Natural Pain Relief Option #11: TENS
A TENS machine works by attaching two strips of electrodes on your lower back – one on either side of your spine. These connect to a hand-held battery powered unit, which allows you to control the strength of the electrical impulses. The way it apparently works is that the impulses send a signal to the brain where they compete with pain impulses from the uterus, helping to block the pain. TENS machines do help some women to cope with early contractions, but it’s effectiveness really does vary greatly from woman to woman. Feedback from both studies and by consensus from women give mixed results. Some women find TENS to be no help at all, and some swear by them. The few clients I have supported who have chosen to use TENS gave it a go until they got into water, then took it off and didn’t bother putting it back. Yet on the other hand some women I have heard from say they couldn’t have coped without it. It is important to get some instruction on how to use TENS before labor – often places who hire out the machines do have TENS classes so if you choose to use TENS in labor, make sure you book yourself in for some lessons. Pros Using A TENS Machine: You can use it from the very start of labor It can be used anywhere – at home, in the car or in hospital You can remain mobile Can be used with other forms of pain relief except back massage or water (shower, bath) Self administered and controlled Some women find it particularly helpful with back labor (posterior babies) Can be used post-birth Cons Using A TENS Machine: It’s not as effective for strong labor as massage or loving care from a doula or privately-hired midwife You need to start using it very early in your labor to get the most out of it It makes you focus on the early stages of labor when it’s better to play it down and ignore it You cannot use it and need to take it off while being monitored, in the shower or in the bath You need to press the button to turn it on before each contraction, so you are effectively sitting there waiting for a contraction coming on It doesn’t work for all women Some women feel that the wires are distracting in labor. Not to be used on broken or irritated skin.
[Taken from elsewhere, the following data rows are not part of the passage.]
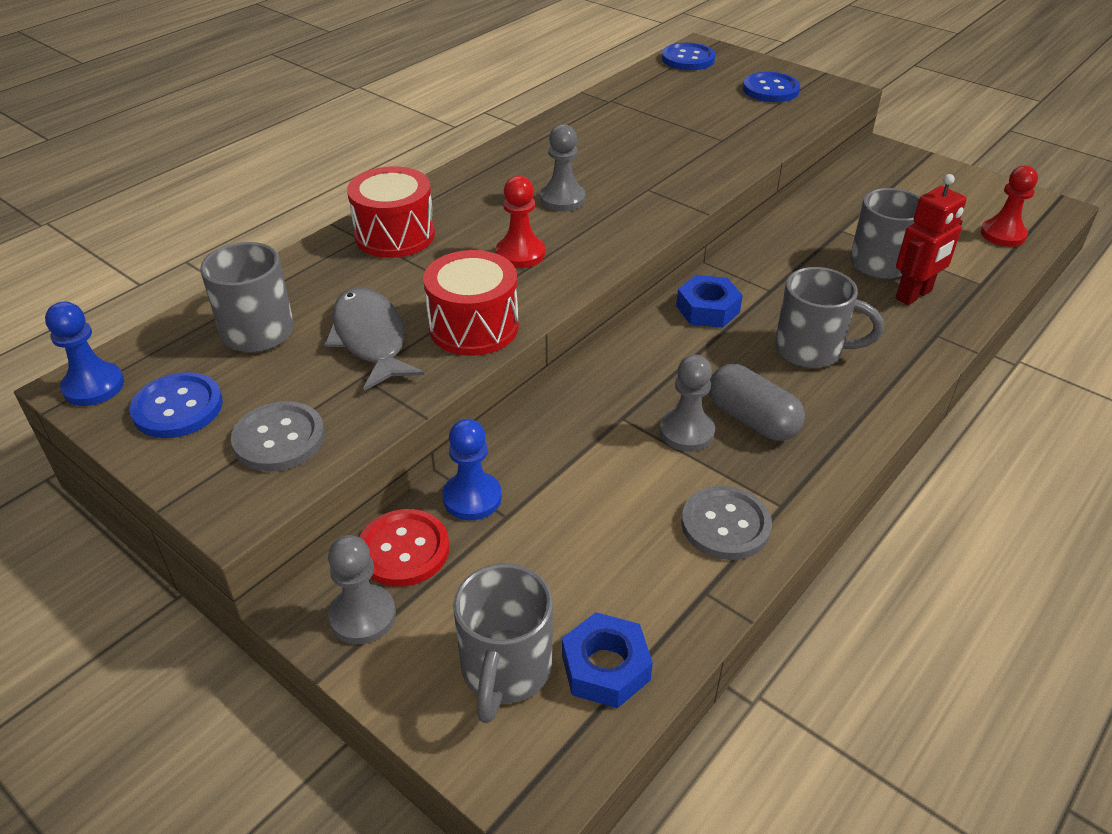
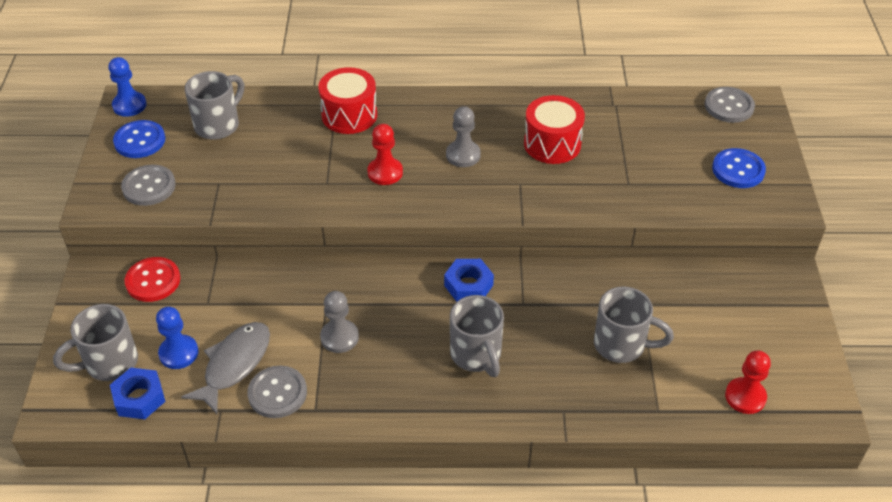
camera: 50 degrees right, 5 degrees up
grey fish [324,287,424,391] -> grey fish moved to [181,322,270,414]
grey pawn [328,535,396,644] -> none
red drum [423,250,519,356] -> red drum moved to [524,95,585,164]
blue pawn [443,419,502,520] -> blue pawn moved to [156,307,199,369]
blue button [662,43,715,70] -> grey button [705,87,755,123]
grey capsule [709,364,805,441] -> none
red robot [896,174,967,305] -> none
Natural Pain Relief Option #12: Keep Hydrated and Eat If Hungry
Midwife, Brenda Manning, suggests: “If you don’t think you will remember, ask your partner to remind you to drink at least 300mls of water every couple of hours to avoid dehydration, which can result in fatigue and a poorly functioning uterus. Eating and drinking during labor has been shown to reduce the total length of labor by as much as 90 minutes. Eat light, easily digested food.”
Natural Pain Relief Option #13: Acupuncture
Studies have shown that acupuncture is effective for all sorts of pain relief. In China, acupuncturists work in hospitals and provide acupuncture for patients. However in Australia (and many other western countries) no such thing exists. Some hospitals are receptive to Chinese medicine professionals treating patients (as long as you hire your own) but if you’re giving birth at home this obviously isn’t an issue.